Cash Value Can Be Slow
Although whole life policy builds cash value, it takes pretty good time. It does not start to be visible until the initial two or three years pass.
Projected Amount Vs. Real Money
The general projection of high returns is often hypothetical. Profit from premiums of several hundred dollars naturally takes years to accumulate something really visible. An array of different costs that the insurer cuts off from you makes things still worse. So, the general projection and the real accumulation fall widely apart.
You Cannot Withdraw Money In Need
You may need money any time. If you need money right away, you cannot get it without the official hassles. You need to go through a process that tires you out.
Borrowing Money Affects Your Heirs Negatively
Surely, it is a good feature of the whole life insurance that you can borrow money from your cash value. But it may not be a good decision at all. Unless you pay the money back, it is going to negatively affect your heirs. Outstanding loans come off from the benefit payment.
Tax-free Vs. Interest-Induced Withdrawal
Though your loan comes tax-free, it starts accruing interest from the very day you take out the money.
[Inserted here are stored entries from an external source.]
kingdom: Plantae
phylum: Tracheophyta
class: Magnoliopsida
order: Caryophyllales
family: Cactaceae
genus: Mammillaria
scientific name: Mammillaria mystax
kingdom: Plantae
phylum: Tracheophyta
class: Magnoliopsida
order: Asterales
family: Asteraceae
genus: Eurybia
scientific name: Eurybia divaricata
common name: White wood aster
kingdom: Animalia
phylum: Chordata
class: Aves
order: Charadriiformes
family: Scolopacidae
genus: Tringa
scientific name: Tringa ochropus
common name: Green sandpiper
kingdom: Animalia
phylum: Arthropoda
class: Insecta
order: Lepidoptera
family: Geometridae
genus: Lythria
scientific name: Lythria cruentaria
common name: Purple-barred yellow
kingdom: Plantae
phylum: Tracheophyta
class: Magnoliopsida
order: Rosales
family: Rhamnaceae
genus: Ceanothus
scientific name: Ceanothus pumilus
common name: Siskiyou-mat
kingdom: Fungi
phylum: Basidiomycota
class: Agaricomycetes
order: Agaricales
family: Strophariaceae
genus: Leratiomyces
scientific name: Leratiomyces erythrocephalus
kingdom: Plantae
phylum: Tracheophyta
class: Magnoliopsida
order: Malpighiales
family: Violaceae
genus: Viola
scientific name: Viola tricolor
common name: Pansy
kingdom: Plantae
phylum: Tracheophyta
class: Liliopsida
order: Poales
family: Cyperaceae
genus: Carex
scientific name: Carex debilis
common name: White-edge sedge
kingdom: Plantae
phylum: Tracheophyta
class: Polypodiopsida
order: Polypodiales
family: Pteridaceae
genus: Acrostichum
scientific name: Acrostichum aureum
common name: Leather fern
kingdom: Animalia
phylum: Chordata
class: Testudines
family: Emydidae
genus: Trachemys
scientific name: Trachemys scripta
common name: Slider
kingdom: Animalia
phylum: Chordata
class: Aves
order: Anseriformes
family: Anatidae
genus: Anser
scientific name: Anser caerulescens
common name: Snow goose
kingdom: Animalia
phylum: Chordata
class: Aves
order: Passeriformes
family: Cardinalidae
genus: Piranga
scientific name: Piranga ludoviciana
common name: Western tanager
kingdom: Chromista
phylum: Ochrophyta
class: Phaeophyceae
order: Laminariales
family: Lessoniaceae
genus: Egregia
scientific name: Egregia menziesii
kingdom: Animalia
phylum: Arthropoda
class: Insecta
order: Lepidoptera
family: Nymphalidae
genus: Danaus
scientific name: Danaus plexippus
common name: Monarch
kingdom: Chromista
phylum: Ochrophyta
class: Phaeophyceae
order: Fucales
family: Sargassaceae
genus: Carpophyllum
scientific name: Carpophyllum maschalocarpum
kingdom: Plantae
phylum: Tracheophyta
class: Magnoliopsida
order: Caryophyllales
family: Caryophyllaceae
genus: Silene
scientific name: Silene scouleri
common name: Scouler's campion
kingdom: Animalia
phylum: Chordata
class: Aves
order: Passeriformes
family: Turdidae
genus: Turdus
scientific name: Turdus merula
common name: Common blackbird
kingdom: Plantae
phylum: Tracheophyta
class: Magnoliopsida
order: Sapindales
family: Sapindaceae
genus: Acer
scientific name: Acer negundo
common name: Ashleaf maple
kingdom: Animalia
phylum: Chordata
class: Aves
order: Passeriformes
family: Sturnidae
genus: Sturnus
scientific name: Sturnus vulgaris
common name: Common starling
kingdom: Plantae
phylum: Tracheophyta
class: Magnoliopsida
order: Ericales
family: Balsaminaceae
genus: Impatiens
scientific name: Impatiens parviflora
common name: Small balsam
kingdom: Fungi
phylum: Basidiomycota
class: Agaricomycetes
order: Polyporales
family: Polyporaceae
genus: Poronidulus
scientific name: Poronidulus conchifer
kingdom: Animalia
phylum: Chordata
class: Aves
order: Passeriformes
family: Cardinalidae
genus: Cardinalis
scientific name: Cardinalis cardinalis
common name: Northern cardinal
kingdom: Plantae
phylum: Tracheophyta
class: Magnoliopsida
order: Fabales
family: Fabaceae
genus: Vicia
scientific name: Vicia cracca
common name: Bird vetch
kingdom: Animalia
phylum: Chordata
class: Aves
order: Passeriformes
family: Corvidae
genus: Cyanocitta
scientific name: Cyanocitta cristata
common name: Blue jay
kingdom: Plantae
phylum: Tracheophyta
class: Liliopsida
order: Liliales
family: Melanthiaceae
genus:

The rate is always higher than what they pay you for the guaranteed interest.
Surrender May Have Income Tax
While the benefits of whole life insurance are tax-free, surrendering your policy is not. If you happen to have to surrender the policy, you lose a good amount. You not only pay official charges but also income taxes.
An Ocean of Fees Taken Off
The insurance company takes off various fees and charges that you do not initially know of. Finally, you discover that you have petted a white elephant.
Because terms and conditions of a policy are company specific, all the disadvantages may not generally apply to your policy.
What Life Insurance Mentors Say
Many criticize whole life insurance for poor returns from the investment portfolio. While the criticisms weigh well, they seem to put more weight on the investment than the insurance. If it is insurance that you focus on, whole life insurance can be a good choice for you. After all, unlike its competitor term life, it provides you both insurance and investment options. There is something in your bowl in the end. You also do not run the risks that may lurk in non-insurance portfolios.